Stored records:
===
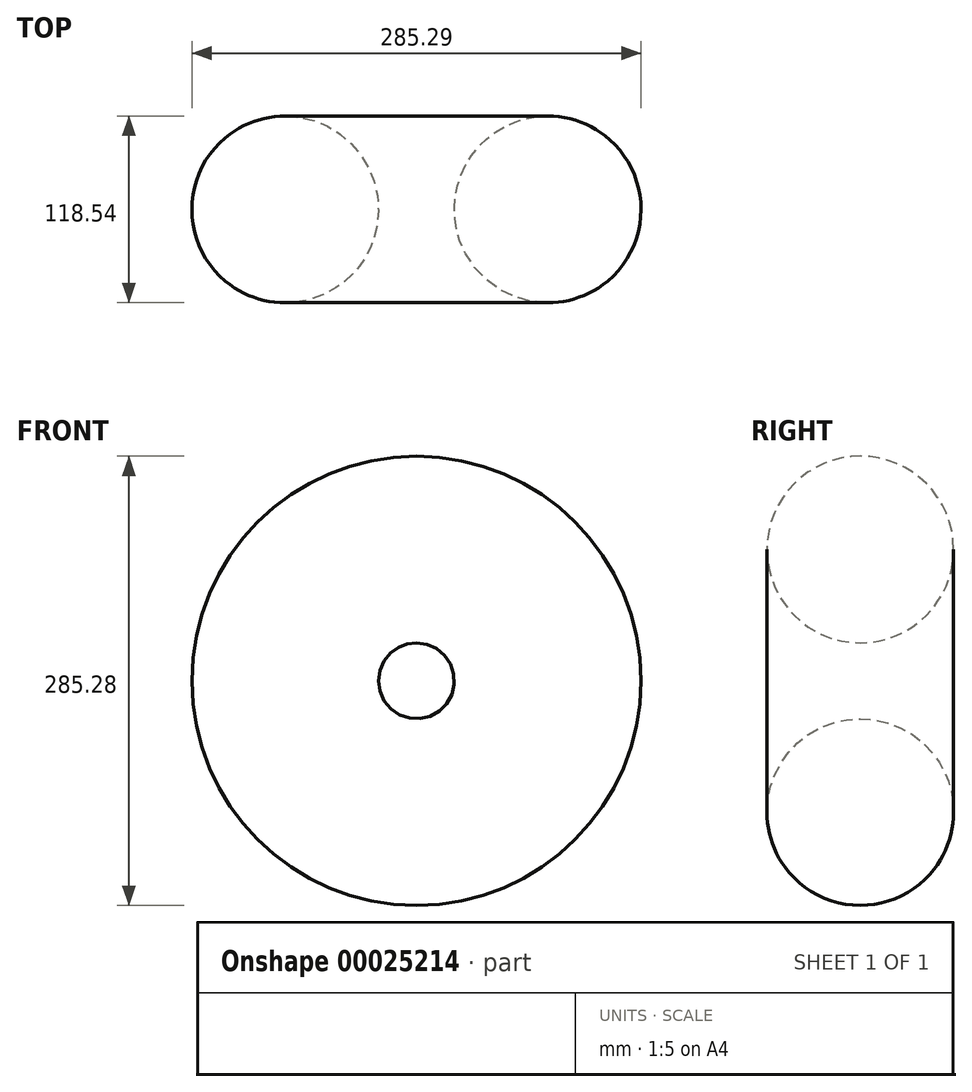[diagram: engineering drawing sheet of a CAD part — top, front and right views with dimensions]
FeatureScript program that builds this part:
annotation { "Feature Type Name" : "Feature", "Feature Type Description" : "" }
export const myFeature = defineFeature(function(context is Context, id is Id, definition is map)
    precondition{}
    {
        {
            var Q0;
            Q0=qCreatedBy(makeId("Top.planeOp"),FACE);
            var sketch = newSketch(context, id + "F0", { "sketchPlane" : qUnion([Q0])});
            skLineSegment(sketch, "E0", {"start": v(-83.38, 66.75) * mm, "end": v(-83.38, -63.63) * mm});
            skCircle(sketch, "E1", {"center": v(0, 0) * mm, "radius": 59.27 * mm});
            skSolve(sketch);
        }
        {
            var Q0;
            Q0=makeQuery(id+"F0.imprint","IMPRINT",FACE,{"disambiguationData":[TD([[makeQuery(id+"F0.imprint","IMPRINT",EDGE,{"derivedFrom":sQuery(id+"F0.wireOp",EDGE,"E1")}),1.0]])]});
            var Q1;
            Q1=sQuery(id+"F0.wireOp",EDGE,"E0");
            revolve(context, id + "F1", {"entities" : qUnion([Q0]), "axis" : qUnion([Q1]), "revolveType" : RevolveType.FULL});
        }
        {
            var Q0;
            Q0=qCreatedBy(makeId("Front.planeOp"),FACE);
            var sketch = newSketch(context, id + "F2", { "sketchPlane" : qUnion([Q0])});
            skCircle(sketch, "E2", {"center": v(-77.42, 97.4) * mm, "radius": 14.27 * mm});
            skCircle(sketch, "E3", {"center": v(-89.57, -73.1) * mm, "radius": 18.56 * mm});
            skSolve(sketch);
        }
        {
            var Q0;
            Q0=sQuery(id+"F2.wireOp",EDGE,"E2");
            var Q1;
            Q1=sQuery(id+"F2.wireOp",EDGE,"E3");
            extrude(context, id + "F3", {"bodyType" : ToolBodyType.SURFACE, "surfaceEntities" : qUnion([Q0, Q1]), "depth" : 25.4 * mm});
        }
    });
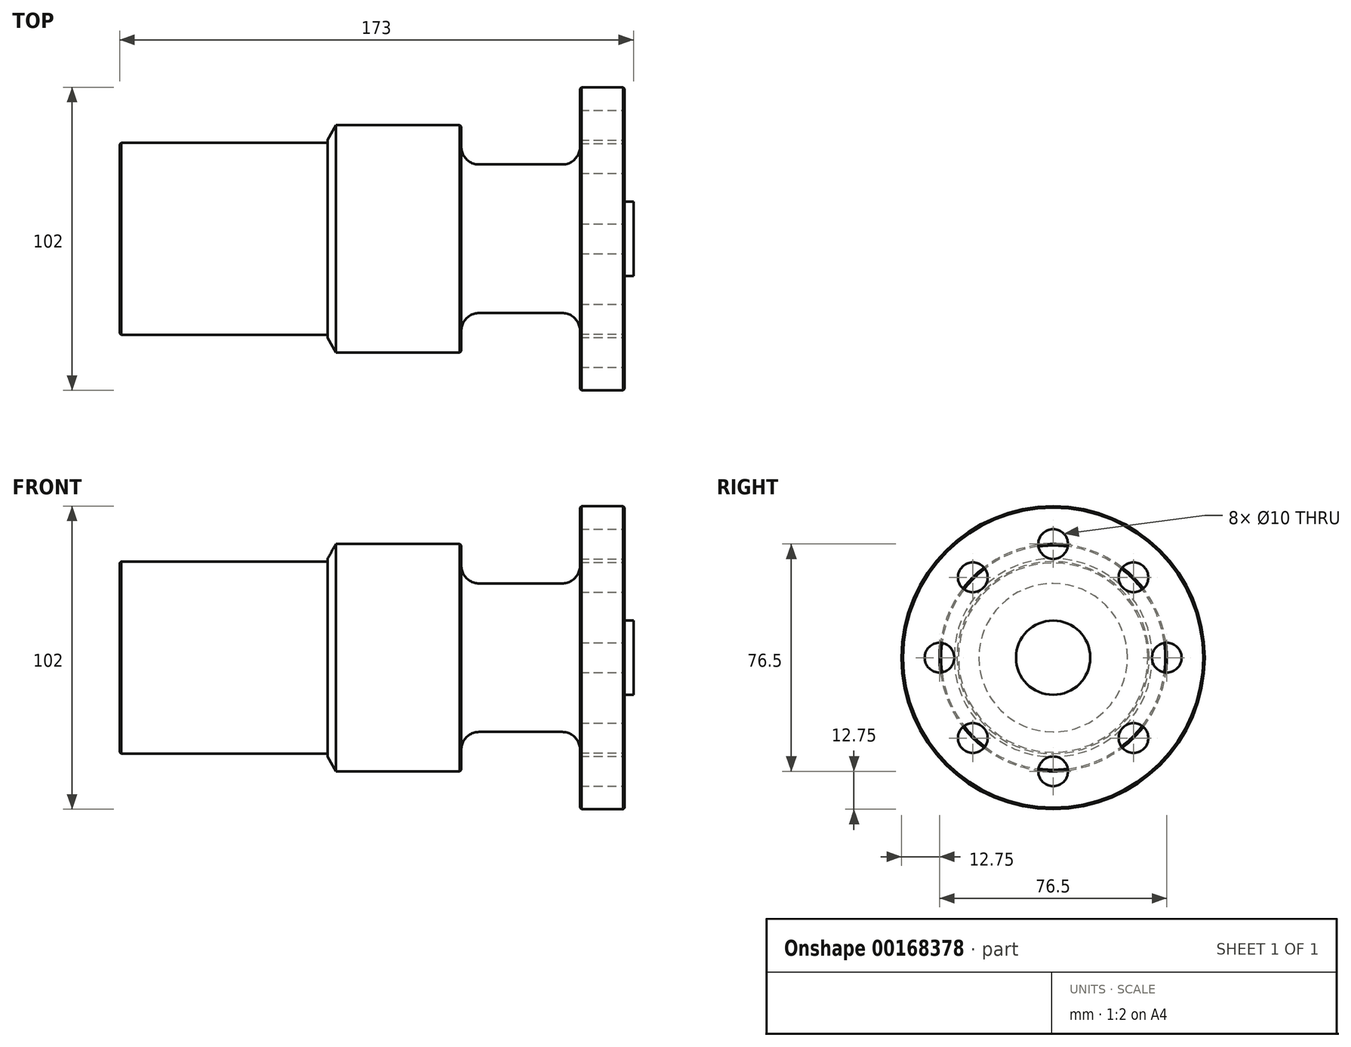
===
• Instructions for the task:
Pull out each line of the material above that contains the string "qUnion".

• Response:
            var sketch = newSketch(context, id + "F0", { "sketchPlane" : qUnion([Q0])});
            revolve(context, id + "F1", {"entities" : qUnion([Q0]), "axis" : qUnion([Q1]), "revolveType" : RevolveType.FULL});
            var sketch = newSketch(context, id + "F2", { "sketchPlane" : qUnion([Q0])});
            extrude(context, id + "F3", {"bodyType" : ToolBodyType.SURFACE, "surfaceEntities" : qUnion([Q0, Q1]), "depth" : 25.4 * mm});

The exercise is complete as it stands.